I was deeply saddened to learn that Safe Haven was directed by the once-great Lasse Hallström, three-time Oscar nominee and director of such warmly received favorites as My Life as a Dog, What’s Eating Gilbert Grape, The Cider House Rules, and Chocolat. And that sadness turned to gobsmacked shock when I realized that this is actually Hallström’s second Sparks adaptation, having also helmed Dear John. Good god man, how fucking severe is your gambling debt? Hallström’s career has certainly been in a critical freefall since his poorly-received 2001 adaptation of The Shipping News, and if his recent choices are any indication, he’s now fully abandoned any sense of artistic pride in his work. Still, he directs Safe Haven with an understated Scandinavian detachment, downplaying the story’s more melodramatic elements with unadorned photography and a fairly minimalist soundtrack.

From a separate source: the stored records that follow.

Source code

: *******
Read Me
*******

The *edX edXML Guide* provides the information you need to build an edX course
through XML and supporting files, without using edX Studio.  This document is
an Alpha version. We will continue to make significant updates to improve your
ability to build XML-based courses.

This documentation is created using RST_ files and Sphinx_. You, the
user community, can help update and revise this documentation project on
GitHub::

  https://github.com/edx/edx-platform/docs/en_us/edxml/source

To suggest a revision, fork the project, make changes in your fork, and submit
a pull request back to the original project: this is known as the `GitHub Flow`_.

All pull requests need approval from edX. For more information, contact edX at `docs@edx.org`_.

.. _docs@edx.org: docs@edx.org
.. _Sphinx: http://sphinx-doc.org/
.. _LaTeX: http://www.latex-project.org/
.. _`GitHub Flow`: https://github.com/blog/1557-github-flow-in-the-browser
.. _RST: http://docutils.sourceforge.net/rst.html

But at times that understated detachment can play as dramatic ineptitude, and Hallström seems committed to giving the film the same molasses-slow pace and “what’s your hurry?” Southern casualness as Southport itself. Consequently, many scenes seem to last FOREVER; you will frequently find yourself thinking, Why am I still watching this? How is it possible that they’re still just standing in a sundry shop? Hough and Duhamel are affably charming and share enough chemistry to send Seacrest scampering back to the Beard Club of Aspiring Starlets, but while they’re easy on the eyes and Hough certainly looks how I’d picture a waitress at a sunny seaside diner, they aren’t exactly redolent of complex inner lives.

Although Safe Haven does successfully conjure a bit of suspense in its final act (if only because everything before it is so bland and soporific), it is still cursed with its damnable source material. In his infinite authorial skill, Sparks gives us not one but two twists in the film’s second half. The first twist is visible from space, but I can safely say you will not see the second twist coming. And why is that? BECAUSE IT IS A FUCKING BULLSHIT TWIST. It is eye-gougingly absurd, a total and complete ass-rape of the tacit rules of storytelling. You will know it when it happens, and if you do see it, I strongly encourage you to scream FUCK YOU NICHOLAS SPARKS right in the middle of the theater.

There’s actually another twist I really expected the movie to take, and although it didn’t happen, it’s what I choose to remember about Safe Haven. Shortly after Katie relocates to Southport, she discovers a woman standing on her porch, staring into her windows. The woman jumps when Katie calls out to her, then strides over and introduces herself as Jo (Cobie Smulders). She has a far more masculine energy than Katie, tall, plain-faced, and deep-voiced, leering at her wolfishly as Katie exudes feminine cuteness. The two bond over the fact that they both live in cabins, and Jo says how excited she is to meet another “rustically inclined woman.” Ahem. From that moment forward, Jo is just around Katie constantly, hanging at the cabin and accompanying her on every walk. And her name is Jo. And she is rustically inclined. JO IS OBVIOUSLY A LESBIAN. And although Nicholas Sparks is apparently ignorant of this fact, it’s still the highlight of the imaginary movie that played in my mind while I sat through this nonsense.

Safe Haven opens nationwide today.

One thought on “Film Review: Safe Haven

  1. Oh My God. ThankYOU. Somebody actually agrees with me! I knew Jo was gay throughout the whole movie and I was praying that something would happen between Jo and Katie, but then I had to sit through this boring, dull movie about a Barbie and Ken relationship. I love Cobie Smulders <3

    Sincerely, a grumpy bisexual who didn't enjoy this movie, except for the Jo/Kate scenes.